Por último, el Tribunal no se encarga de la dificultad que suscita el concepto regulación en el ámbito de los derechos fundamentales y su desarrollo mediante ley orgánica. Parte de la doctrina ha hecho bien en advertir que la voz se presta a confusión en este particular contexto, sobre todo porque no toda “regulación de un derecho fundamental se identifica con el uso que del término “regulación” hace el constituyente en el artículo 112. Dicho de otra manera: la “regulación que se expresa en dicha disposición constitucional no es cualquier regulación (Jorge Prats).

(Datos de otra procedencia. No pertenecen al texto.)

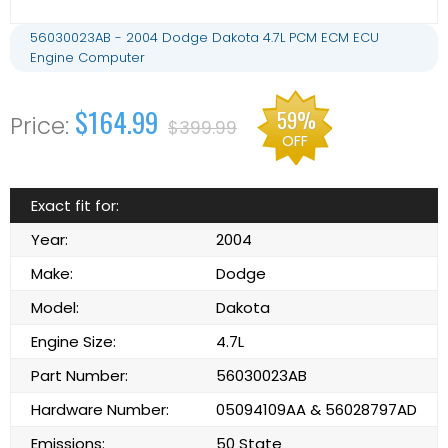
56030023AB - 2004 Dodge Dakota 4.7L PCM ECM ECU
Engine Computer
$164.99
59%
$399.99
OFF
Exact fit for:
Year:
2004
Make:
Dodge
Model:
Dakota
Engine Size:
4.7L
Part Number:
56030023AB
Hardware Number:
05094109AA & 56028797AD
Emissions:
50 State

Ha de tratarse de una regulación principal, sustancial, profunda, integral, que como mínimo toque el contenido esencial del derecho de que se trate. La otra “regulación”, la superficial, la tangencial o indirecta, no encaja en el ámbito normativo del susodicho artículo 112 y, por ende, no precisa de una mayoría calificada para su sanción. Llega a la mente, casi de forma intuitiva, el primer gran problema que evitaría la adopción de esta postura: sortearía sin más el riesgo de saturación del cuerpo legislativo y de las propias relaciones políticas, pues no se exigirían consensos por mayoría calificada en temas fundamentalmente triviales o, más bien, menos relevantes, desde el foco constitucional, que las materias identificadas de forma expresa en el artículo 112.

Un aspecto positivo de la sentencia es, en todo caso, el hecho de que abre la puerta hacia el examen crítico de este asunto. El tema evidentemente reclama un abordaje conceptual y analítico con más músculo teórico que el que exhiben estos balbuceos. Pero definitivamente se está ante un buen punto de partida. Ahora es turno de los constitucionalistas.